- Task details
Read each of the lines below and tally those with "data"; the tally is the whole answer.

- Material to process
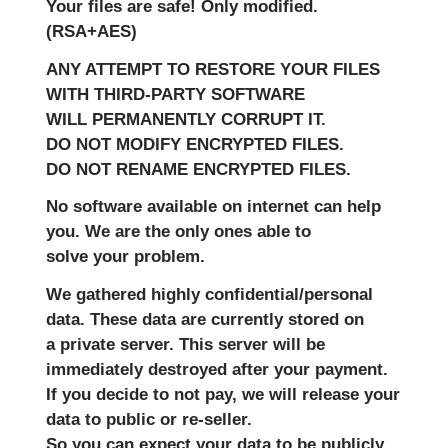
Your files are safe! Only modified.
(RSA+AES)
ANY ATTEMPT TO RESTORE YOUR FILES
WITH THIRD-PARTY SOFTWARE
WILL PERMANENTLY CORRUPT IT.
DO NOT MODIFY ENCRYPTED FILES.
DO NOT RENAME ENCRYPTED FILES.
No software available on internet can help
you. We are the only ones able to
solve your problem.
We gathered highly confidential/personal
data. These data are currently stored on
a private server. This server will be
immediately destroyed after your payment.
If you decide to not pay, we will release your
data to public or re-seller.
So you can expect your data to be publicly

- Response box
3